I have concluded that the one quality every one of the antagonists shares, and which Eastwood definitively abstains from, is pride. Little Bill is exceedingly proud of himself, and pontificates at great length of his achievements to the journalist. He treats the town of Big Whiskey as something of a personal fiefdom. English Bob is smarmy with his British airs, and mocks the republic for assassinating its president, something that could never happen to a monarch. The Scofield Kid brags about his murder count and adorns himself with false bravado to cover his obvious callowness. All three get their comeuppance in different ways.
But Eastwood, an aging pig farmer, a widower with two kids to feed, does not look back on his outlaw days fondly, and finds nothing in his character or his past to brag about. Perhaps the most sophisticated element in this script dealing with multiple themes threaded neatly through a winding narrative is that what is perhaps the central theme to the movie is never actually acknowledged. I do not believe the words pride or arrogance are uttered even once. It is up to the viewers to discover for themselves.

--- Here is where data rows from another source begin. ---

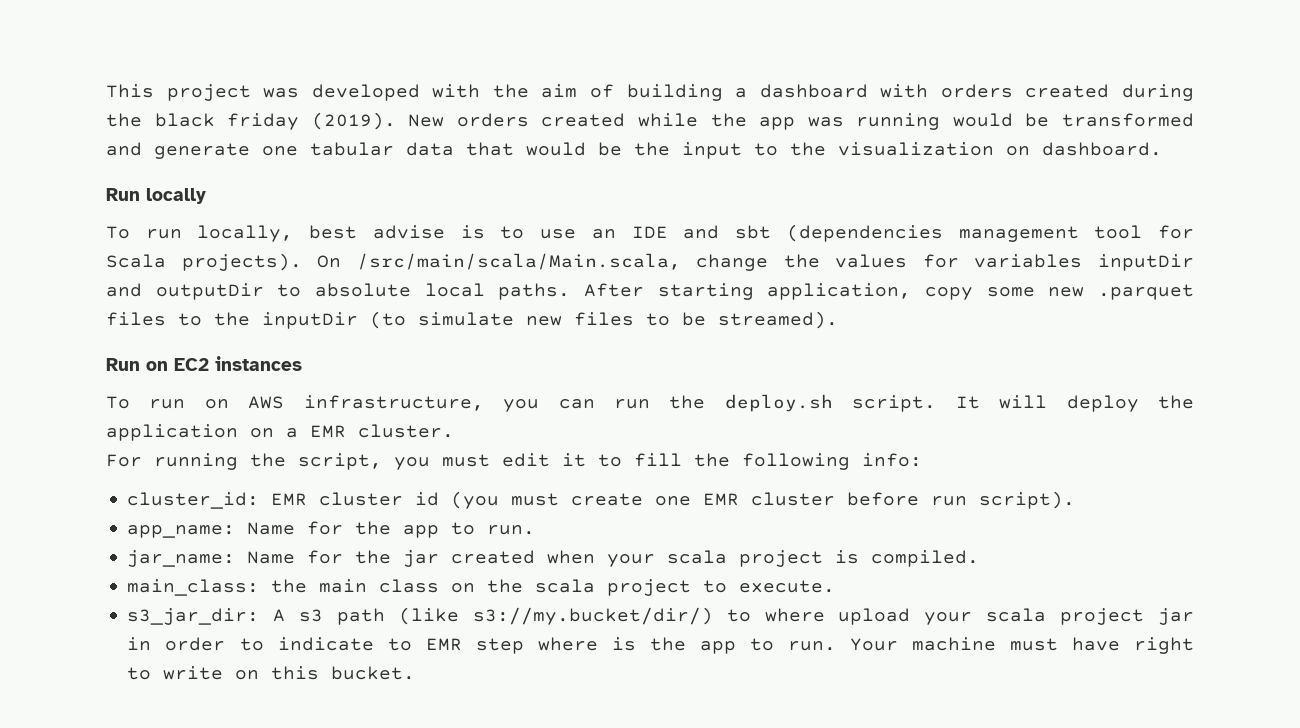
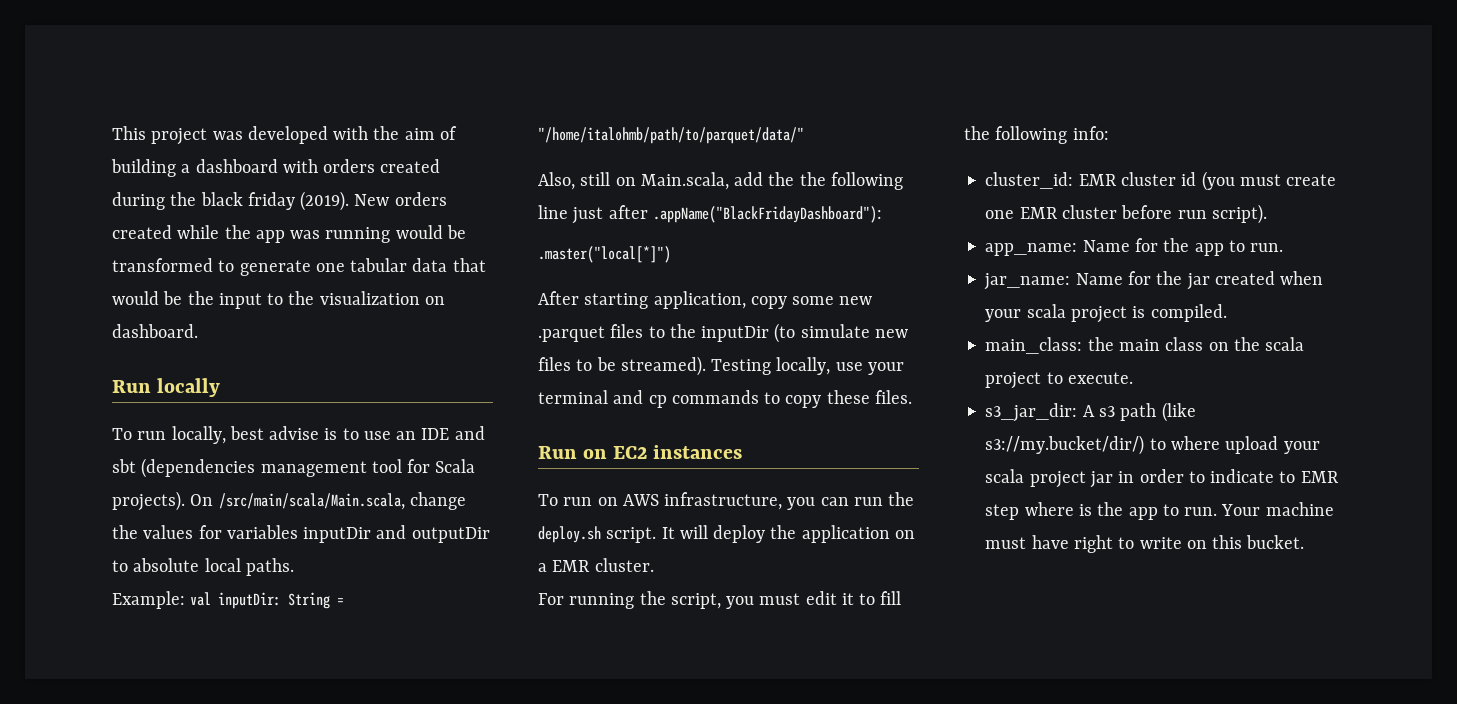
[106,142,142,156] and -> [218,260,235,272] to
(571, 291) none -> [112,591,345,609] [538,127,804,144] [538,172,903,190] [538,205,882,224] [538,246,671,263] // Example: val inputDir: String = "/home/italohmb/path/to/parquet/data/" // Also, still on Main.scala, add the the following line just after .appName("BlackFridayDashboard"): // .master("local[*]") //
(838, 320) none -> [711,357,904,375] [538,390,912,408] Testing locally, use your terminal and cp commands to copy these files.

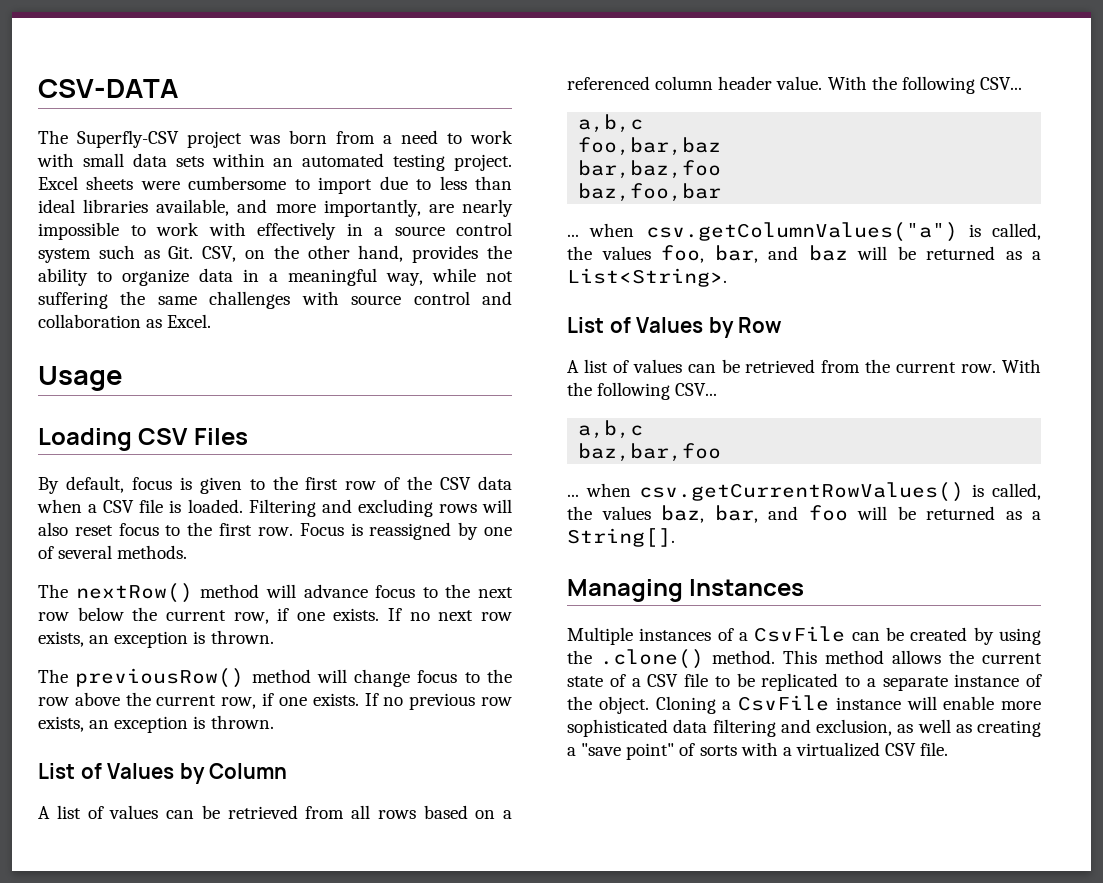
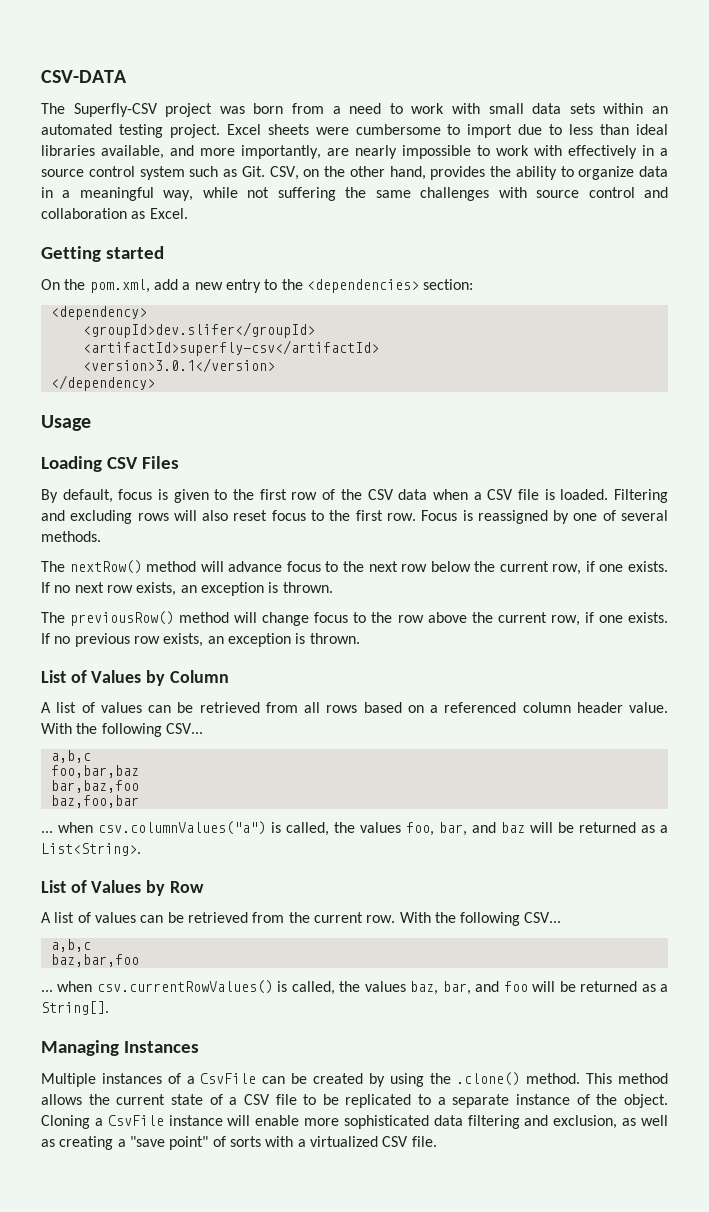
(212, 321) none -> [41,246,164,262] [41,279,474,293] [50,306,147,320] [82,322,315,338] [82,340,379,356] [82,358,275,373] [50,375,155,391] // Getting started // On the pom.xml, add a new entry to the <dependencies> section: // <dependency> // <groupId>dev.slifer</groupId> // <artifactId>superfly-csv</artifactId> // <version>3.0.1</version> // </dependency>
[645,222,958,242] csv.getColumnValues("a") -> [98,821,266,835] csv.columnValues("a")
[639,482,964,502] csv.getCurrentRowValues() -> [96,980,273,994] csv.currentRowValues()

To look at Unforgiven and see a violent movie that preaches against violence is too miss the point and to ignore the complexity of what I consider one of the all time great scripts. The movie is not trying to condemn violence. Instead, it is a portrayal of law, vengeance, and death in a society where no central authority exists. The only authority is violence or the threat of violence. We see different tribes--the deputies, the cowboys, the bounty hunters, the prostitutes--all trying to protect their own and secure justice when one of their members has been harmed.
Anyone who expects justice to be paid out to all those who deserve it has only to listen to William Munny himself. When Little Bill pleads that he does not deserve to be executed like this, Munny responds, "Deserve's got nothin' to do with it." And when the Scolfield Kid regrets his first actual shooting, lamenting that his victim had no idea it was coming while he was sitting in the outhouse, Eastwood concludes "We all got it coming, kid."
Death comes when it will, not when it is deserved, and eventually it will come for everyone. The irony is that the one major character that death has eluded so far is the character that seemingly appreciates it least.